With Yale and the University of Missouri in the midst of high-profile free speech meltdowns, the national media is fixated on why left-wing college students have grown so intolerant of dissent. But far less attention is being paid to an even more dangerous example of this illiberalism: the growing determination among Democratic politicians to investigate and punish companies that dispute the majority view of scientists on climate change. New York’s attorney general Eric Schneiderman has subpoenaed documents from Exxon Mobil related to the company’s advocacy against greenhouse gas regulation, and both Sen. Bernie Sanders and former Secretary of State Hillary Clinton have called for the federal government to get involved. Bloomberg View’s centrist editorial board is, appropriately, alarmed:
Regulating emissions is a job for politicians — and they’re failing. That’s frustrating, and in the absence of effective government action, there’s an added moral obligation on companies to act. Even so, engaging in scientific research and public advocacy shouldn’t be crimes in a free country. Using the criminal law to shame and encumber companies that do so is a dangerous arrogation of power.

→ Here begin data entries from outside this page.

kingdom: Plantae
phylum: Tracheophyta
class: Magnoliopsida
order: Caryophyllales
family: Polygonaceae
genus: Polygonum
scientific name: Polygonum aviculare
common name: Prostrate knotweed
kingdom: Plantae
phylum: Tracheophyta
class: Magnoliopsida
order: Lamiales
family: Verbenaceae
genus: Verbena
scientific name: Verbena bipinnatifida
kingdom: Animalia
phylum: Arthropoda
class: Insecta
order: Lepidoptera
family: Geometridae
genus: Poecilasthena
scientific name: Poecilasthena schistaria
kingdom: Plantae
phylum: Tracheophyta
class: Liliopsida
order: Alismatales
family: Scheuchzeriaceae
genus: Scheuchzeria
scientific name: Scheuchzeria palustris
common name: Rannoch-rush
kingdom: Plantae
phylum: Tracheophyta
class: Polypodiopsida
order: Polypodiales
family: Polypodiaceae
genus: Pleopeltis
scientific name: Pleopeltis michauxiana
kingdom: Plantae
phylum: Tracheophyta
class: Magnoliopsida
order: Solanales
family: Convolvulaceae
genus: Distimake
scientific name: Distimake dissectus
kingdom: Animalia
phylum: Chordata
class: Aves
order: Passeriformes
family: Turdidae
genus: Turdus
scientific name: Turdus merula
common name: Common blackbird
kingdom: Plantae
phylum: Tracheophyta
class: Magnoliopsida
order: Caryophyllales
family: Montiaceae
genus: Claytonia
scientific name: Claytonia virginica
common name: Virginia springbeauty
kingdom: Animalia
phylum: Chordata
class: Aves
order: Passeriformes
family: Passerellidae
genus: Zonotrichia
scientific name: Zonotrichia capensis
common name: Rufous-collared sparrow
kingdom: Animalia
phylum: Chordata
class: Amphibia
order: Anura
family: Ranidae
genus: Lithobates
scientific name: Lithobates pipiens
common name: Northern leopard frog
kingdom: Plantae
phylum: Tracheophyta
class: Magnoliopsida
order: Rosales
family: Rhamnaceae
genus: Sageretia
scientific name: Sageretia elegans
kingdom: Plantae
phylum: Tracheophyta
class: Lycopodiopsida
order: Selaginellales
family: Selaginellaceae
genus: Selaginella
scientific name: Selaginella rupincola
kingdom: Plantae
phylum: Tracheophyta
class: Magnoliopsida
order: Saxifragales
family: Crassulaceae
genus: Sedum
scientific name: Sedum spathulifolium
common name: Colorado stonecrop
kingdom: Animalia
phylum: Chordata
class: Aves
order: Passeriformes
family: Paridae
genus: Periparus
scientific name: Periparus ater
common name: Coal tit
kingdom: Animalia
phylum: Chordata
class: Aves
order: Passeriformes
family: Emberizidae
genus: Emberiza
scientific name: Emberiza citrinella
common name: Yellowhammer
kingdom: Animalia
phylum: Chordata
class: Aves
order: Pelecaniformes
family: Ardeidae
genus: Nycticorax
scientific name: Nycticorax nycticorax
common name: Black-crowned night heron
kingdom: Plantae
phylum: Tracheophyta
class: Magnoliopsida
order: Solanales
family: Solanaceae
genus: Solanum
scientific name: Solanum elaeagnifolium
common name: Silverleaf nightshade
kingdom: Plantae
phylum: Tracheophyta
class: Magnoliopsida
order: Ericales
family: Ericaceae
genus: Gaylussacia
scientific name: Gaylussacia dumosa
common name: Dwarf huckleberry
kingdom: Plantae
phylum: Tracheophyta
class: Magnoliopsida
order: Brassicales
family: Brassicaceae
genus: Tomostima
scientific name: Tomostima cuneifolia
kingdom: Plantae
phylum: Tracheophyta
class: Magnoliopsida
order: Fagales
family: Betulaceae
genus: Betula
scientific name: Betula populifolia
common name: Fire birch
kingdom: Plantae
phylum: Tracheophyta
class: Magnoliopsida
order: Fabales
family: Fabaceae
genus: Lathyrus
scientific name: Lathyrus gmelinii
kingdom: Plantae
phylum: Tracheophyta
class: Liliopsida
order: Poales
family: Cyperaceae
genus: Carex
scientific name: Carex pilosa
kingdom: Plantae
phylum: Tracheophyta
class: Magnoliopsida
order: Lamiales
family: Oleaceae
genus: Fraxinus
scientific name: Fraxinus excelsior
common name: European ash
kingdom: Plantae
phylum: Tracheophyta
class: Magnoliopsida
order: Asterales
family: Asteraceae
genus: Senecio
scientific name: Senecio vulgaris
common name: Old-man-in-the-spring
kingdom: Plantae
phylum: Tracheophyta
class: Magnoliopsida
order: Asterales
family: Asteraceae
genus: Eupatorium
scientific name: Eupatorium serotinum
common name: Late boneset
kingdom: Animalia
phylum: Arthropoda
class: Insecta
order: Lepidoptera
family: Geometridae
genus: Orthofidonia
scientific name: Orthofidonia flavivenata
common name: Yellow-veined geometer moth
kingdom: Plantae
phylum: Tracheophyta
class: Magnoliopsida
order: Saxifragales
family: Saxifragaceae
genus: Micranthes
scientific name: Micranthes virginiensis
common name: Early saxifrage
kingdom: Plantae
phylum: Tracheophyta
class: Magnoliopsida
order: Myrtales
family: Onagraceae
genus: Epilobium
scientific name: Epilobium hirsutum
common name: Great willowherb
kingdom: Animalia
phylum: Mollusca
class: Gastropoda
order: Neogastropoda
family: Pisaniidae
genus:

As Jonathan Chait wrote yesterday, “it is possible—and, for many sympathizers on the left, convenient—to dismiss [the events at Yale and U. of Missouri] as just so much college high jinks.” But as the Exxon case shows, the illiberal left is not confined to college campuses—it is slowly spreading outward, and even starting to capture mainstream Democratic politicians. Campus “safe spaces” might not directly threaten America’s open society, but the same cannot be said of state and federal prosecutions of organizations for their political advocacy on one of the major public policy questions of our time. Threats to freedom of speech must be confronted wherever they arise.